Let $A$ be a finite abelian group, and let
$ \psi : A \times A \to \mathbb{Q}/\mathbb{Z} $
be an alternating, non-degenerate bilinear form on $A$.
To prove $A$ have square cardinality, Non-degenerate alternating bilinear form on a finite abelian group gives one approach.
On the other hand, lemma 4 of https://www.kurims.kyoto-u.ac.jp/~kyodo/kokyuroku/contents/pdf/0998-10.pdf gives another kind of explanation as the following.
Let $S$ be the subgroup of $A$ such that $\psi(s,s')=0$ for all $s,s'\in S$ and $S$ is maximal with respect to this property. Since $\psi(1,1)=0$, there is at least one subgroup with the property. Consider the character $X_a(s)=\psi(a,s)$ of $A$ for each $a\in A$. They are all distinc, since the pairing $\psi(a,s)$ is non-degenerate. Consider $A/S$. For each $a\in A/S$, we have a character of $S$ defined by $X_a(s)=\psi(a,s)$. By the definition of $S$, they are distinct. Therefore, $\hat{S} \cong A/S$. Therefore, $A\cong S×\hat{S}$.
Why 'Therefore, $\hat{S} \cong A/S$' holds ? We constructed characters on $A/S$ and know that they are all distinct. However, I am now stuck on how to deduce $\hat{S} \cong A/S$ from these ingredients. From these ingredients, there is a injective map from $A/S$ to $\hat{S}$, but I'm stuck with proving that is surjective. In other words, why character on $S$ comes from the character on $A/S$ ? Thank you for your help.
P.S In sb945's answer, the problem is subjectivity of $c \mapsto X_c(s)$.

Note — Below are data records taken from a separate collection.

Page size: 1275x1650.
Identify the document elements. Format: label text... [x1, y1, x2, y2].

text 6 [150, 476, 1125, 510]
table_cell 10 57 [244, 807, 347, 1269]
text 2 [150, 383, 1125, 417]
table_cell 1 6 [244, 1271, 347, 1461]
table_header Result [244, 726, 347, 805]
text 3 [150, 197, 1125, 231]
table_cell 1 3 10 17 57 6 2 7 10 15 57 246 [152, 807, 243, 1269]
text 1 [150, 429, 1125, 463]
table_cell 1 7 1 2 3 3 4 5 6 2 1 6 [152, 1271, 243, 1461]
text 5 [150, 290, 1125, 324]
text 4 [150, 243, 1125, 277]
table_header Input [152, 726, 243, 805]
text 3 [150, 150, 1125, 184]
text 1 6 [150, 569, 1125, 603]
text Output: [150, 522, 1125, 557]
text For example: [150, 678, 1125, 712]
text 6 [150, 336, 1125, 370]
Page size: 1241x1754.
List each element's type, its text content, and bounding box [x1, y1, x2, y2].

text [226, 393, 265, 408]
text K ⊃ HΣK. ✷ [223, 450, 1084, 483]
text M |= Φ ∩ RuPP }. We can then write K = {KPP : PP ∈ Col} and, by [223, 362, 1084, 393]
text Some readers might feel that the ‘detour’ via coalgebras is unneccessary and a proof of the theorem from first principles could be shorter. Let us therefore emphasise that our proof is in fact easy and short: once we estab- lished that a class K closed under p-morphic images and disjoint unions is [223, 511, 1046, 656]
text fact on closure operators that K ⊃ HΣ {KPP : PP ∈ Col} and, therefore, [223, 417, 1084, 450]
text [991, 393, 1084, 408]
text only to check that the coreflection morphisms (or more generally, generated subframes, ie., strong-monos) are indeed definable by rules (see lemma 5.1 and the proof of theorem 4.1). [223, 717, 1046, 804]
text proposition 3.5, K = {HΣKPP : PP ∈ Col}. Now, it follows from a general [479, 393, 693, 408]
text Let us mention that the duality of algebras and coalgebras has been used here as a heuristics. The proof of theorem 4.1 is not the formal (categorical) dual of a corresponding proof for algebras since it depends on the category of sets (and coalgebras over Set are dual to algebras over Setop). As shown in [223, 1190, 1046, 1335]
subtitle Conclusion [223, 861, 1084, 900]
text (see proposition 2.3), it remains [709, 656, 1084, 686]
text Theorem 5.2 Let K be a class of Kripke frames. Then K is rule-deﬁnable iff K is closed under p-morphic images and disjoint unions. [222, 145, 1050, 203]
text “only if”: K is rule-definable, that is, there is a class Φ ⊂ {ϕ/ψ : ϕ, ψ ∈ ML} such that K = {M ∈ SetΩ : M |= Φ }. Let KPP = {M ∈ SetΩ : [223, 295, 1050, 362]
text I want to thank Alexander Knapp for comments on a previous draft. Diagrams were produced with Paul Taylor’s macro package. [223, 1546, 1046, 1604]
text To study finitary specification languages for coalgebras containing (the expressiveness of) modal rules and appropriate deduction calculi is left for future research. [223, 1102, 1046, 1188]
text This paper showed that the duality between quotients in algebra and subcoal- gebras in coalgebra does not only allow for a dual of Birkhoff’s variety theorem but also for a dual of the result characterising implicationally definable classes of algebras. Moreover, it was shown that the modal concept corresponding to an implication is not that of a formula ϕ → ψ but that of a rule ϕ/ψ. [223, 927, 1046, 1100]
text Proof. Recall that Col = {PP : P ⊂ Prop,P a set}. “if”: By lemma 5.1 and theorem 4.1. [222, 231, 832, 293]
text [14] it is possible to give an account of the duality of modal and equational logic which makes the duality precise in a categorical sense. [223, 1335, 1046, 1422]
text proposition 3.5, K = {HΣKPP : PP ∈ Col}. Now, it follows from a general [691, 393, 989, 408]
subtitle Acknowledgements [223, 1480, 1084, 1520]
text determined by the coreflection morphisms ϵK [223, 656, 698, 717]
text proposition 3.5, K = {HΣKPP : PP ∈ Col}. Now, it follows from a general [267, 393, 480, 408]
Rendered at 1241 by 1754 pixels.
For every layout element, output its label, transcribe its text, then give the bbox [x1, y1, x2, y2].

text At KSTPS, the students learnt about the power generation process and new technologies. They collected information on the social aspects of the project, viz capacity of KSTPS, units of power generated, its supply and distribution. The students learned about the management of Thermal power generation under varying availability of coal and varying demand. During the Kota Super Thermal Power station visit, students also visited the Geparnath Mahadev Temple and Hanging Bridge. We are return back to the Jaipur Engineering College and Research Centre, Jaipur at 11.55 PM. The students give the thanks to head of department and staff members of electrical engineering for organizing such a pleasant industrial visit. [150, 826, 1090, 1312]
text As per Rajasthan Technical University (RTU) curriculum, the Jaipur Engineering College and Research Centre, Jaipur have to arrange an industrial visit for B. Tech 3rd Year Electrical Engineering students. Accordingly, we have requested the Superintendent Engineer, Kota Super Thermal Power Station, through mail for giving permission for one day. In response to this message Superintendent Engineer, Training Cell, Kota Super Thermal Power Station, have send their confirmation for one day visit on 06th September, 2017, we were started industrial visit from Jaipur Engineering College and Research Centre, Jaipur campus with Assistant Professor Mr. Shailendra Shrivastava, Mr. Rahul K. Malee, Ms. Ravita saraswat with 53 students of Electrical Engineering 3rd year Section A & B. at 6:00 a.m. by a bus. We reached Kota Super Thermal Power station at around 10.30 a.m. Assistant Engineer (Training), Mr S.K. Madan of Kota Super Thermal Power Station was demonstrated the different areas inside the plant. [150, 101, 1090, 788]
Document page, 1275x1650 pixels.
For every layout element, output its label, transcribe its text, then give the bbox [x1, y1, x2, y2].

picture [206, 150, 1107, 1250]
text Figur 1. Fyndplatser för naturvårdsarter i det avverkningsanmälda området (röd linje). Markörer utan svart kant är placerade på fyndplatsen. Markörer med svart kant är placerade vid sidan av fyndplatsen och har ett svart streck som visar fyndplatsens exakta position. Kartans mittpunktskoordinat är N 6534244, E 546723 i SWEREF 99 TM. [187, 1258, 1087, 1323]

$a\in A/S$ takes the form $c+s'$, where $s'\in S, c\in C$ and $C\oplus S=A$
then $$\psi(a,s)=\psi(c+s',s)=\psi(c,s)+\underbrace{\psi(s',s)}_{=0}=\psi(c,s)=X_c(s)$$ hence $c\mapsto X_c(s)$ is the isomorphism from $C$ (which is $A/S$) to $\widehat S$
You may think of $\psi$ as symplectic forms and $S$ as Lagrangians to get insights.